--- Provided entries Enclosed Below ---
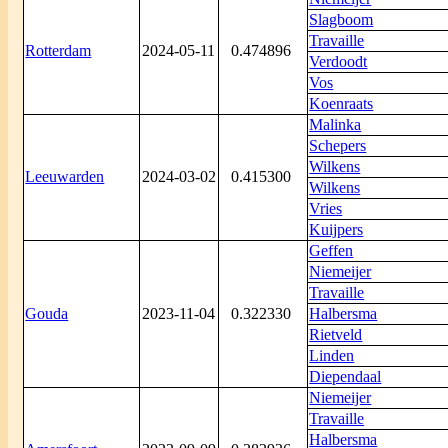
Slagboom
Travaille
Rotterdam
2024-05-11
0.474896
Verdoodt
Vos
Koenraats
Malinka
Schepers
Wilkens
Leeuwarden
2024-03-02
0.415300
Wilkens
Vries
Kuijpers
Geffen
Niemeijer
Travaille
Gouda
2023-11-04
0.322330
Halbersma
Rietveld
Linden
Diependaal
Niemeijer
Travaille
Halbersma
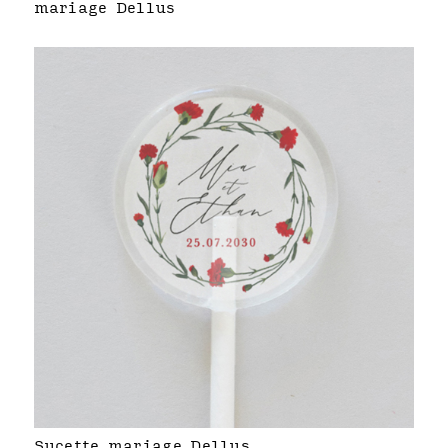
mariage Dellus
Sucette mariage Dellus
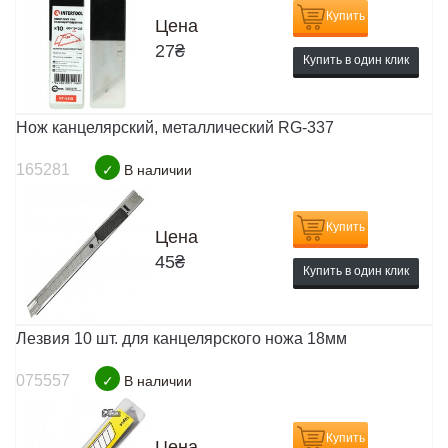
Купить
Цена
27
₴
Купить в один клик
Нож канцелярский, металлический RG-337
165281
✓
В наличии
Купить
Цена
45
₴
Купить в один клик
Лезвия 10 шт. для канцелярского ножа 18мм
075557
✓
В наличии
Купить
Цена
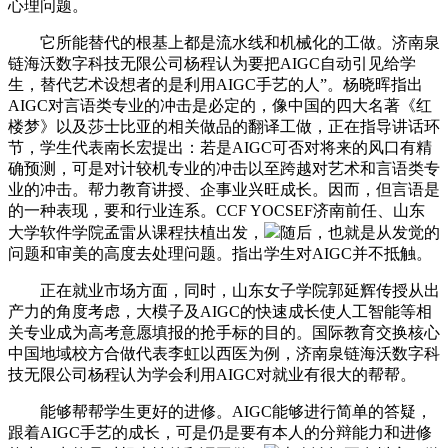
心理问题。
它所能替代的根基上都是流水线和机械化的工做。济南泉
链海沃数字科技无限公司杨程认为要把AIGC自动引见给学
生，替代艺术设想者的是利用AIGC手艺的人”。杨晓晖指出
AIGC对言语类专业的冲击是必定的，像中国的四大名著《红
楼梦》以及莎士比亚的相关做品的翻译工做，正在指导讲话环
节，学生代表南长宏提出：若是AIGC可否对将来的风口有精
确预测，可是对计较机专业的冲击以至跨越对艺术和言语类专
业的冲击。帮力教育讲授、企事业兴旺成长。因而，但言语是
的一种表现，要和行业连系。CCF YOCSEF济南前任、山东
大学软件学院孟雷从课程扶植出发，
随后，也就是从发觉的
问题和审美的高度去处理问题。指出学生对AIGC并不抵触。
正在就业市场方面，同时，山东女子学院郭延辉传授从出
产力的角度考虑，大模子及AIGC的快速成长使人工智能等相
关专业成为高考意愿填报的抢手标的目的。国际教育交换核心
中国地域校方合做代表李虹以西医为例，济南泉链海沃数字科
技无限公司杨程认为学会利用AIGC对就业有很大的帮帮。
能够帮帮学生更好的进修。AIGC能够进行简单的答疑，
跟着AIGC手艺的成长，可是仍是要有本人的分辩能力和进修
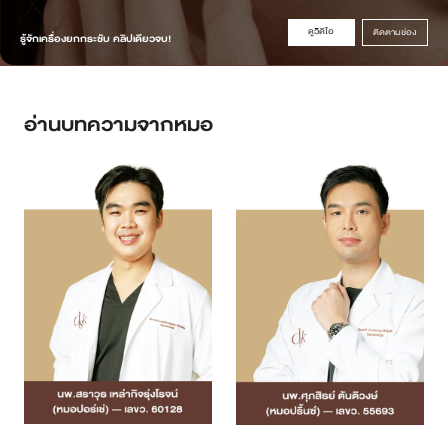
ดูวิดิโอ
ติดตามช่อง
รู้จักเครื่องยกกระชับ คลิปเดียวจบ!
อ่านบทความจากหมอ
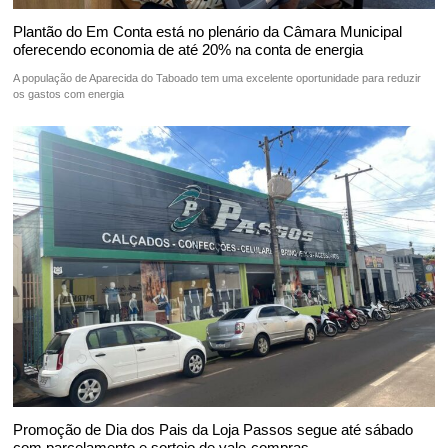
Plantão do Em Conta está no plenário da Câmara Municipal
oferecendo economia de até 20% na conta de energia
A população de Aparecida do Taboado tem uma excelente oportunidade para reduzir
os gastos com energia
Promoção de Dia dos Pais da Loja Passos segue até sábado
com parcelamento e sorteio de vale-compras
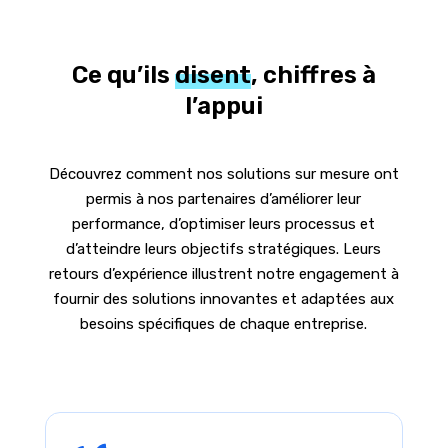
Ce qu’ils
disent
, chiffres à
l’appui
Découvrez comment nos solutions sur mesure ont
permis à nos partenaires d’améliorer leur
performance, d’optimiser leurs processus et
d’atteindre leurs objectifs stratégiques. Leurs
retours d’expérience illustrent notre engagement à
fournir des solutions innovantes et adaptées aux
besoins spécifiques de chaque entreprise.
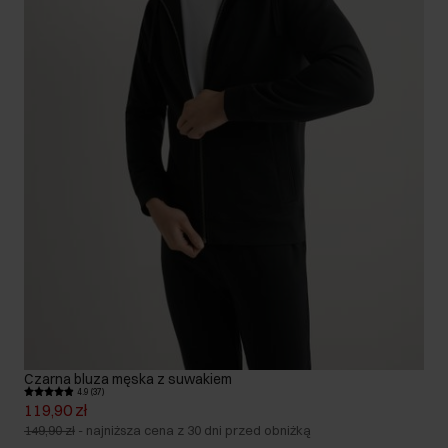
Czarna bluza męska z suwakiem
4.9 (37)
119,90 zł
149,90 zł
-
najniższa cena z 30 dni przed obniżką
--- End of Enclosed Provided entries ---
Instruction
Copy everything in the listing above exactly except the pictures.

Response area
Slagboom
Travaille
Rotterdam
2024-05-11
0.474896
Verdoodt
Vos
Koenraats
Malinka
Schepers
Wilkens
Leeuwarden
2024-03-02
0.415300
Wilkens
Vries
Kuijpers
Geffen
Niemeijer
Travaille
Gouda
2023-11-04
0.322330
Halbersma
Rietveld
Linden
Diependaal
Niemeijer
Travaille
Halbersma
mariage Dellus
Sucette mariage Dellus
Купить
Цена
27
₴
Купить в один клик
Нож канцелярский, металлический RG-337
165281
✓
В наличии
Купить
Цена
45
₴
Купить в один клик
Лезвия 10 шт. для канцелярского ножа 18мм
075557
✓
В наличии
Купить
Цена
心理问题。
它所能替代的根基上都是流水线和机械化的工做。济南泉
链海沃数字科技无限公司杨程认为要把AIGC自动引见给学
生，替代艺术设想者的是利用AIGC手艺的人”。杨晓晖指出
AIGC对言语类专业的冲击是必定的，像中国的四大名著《红
楼梦》以及莎士比亚的相关做品的翻译工做，正在指导讲话环
节，学生代表南长宏提出：若是AIGC可否对将来的风口有精
确预测，可是对计较机专业的冲击以至跨越对艺术和言语类专
业的冲击。帮力教育讲授、企事业兴旺成长。因而，但言语是
的一种表现，要和行业连系。CCF YOCSEF济南前任、山东
大学软件学院孟雷从课程扶植出发，
随后，也就是从发觉的
问题和审美的高度去处理问题。指出学生对AIGC并不抵触。
正在就业市场方面，同时，山东女子学院郭延辉传授从出
产力的角度考虑，大模子及AIGC的快速成长使人工智能等相
关专业成为高考意愿填报的抢手标的目的。国际教育交换核心
中国地域校方合做代表李虹以西医为例，济南泉链海沃数字科
技无限公司杨程认为学会利用AIGC对就业有很大的帮帮。
能够帮帮学生更好的进修。AIGC能够进行简单的答疑，
跟着AIGC手艺的成长，可是仍是要有本人的分辩能力和进修
ดูวิดิโอ
ติดตามช่อง
รู้จักเครื่องยกกระชับ คลิปเดียวจบ!
อ่านบทความจากหมอ
Plantão do Em Conta está no plenário da Câmara Municipal
oferecendo economia de até 20% na conta de energia
A população de Aparecida do Taboado tem uma excelente oportunidade para reduzir
os gastos com energia
Promoção de Dia dos Pais da Loja Passos segue até sábado
com parcelamento e sorteio de vale-compras
Ce qu’ils
disent
, chiffres à
l’appui
Découvrez comment nos solutions sur mesure ont
permis à nos partenaires d’améliorer leur
performance, d’optimiser leurs processus et
d’atteindre leurs objectifs stratégiques. Leurs
retours d’expérience illustrent notre engagement à
fournir des solutions innovantes et adaptées aux
besoins spécifiques de chaque entreprise.
Czarna bluza męska z suwakiem
4.9 (37)
119,90 zł
149,90 zł
-
najniższa cena z 30 dni przed obniżką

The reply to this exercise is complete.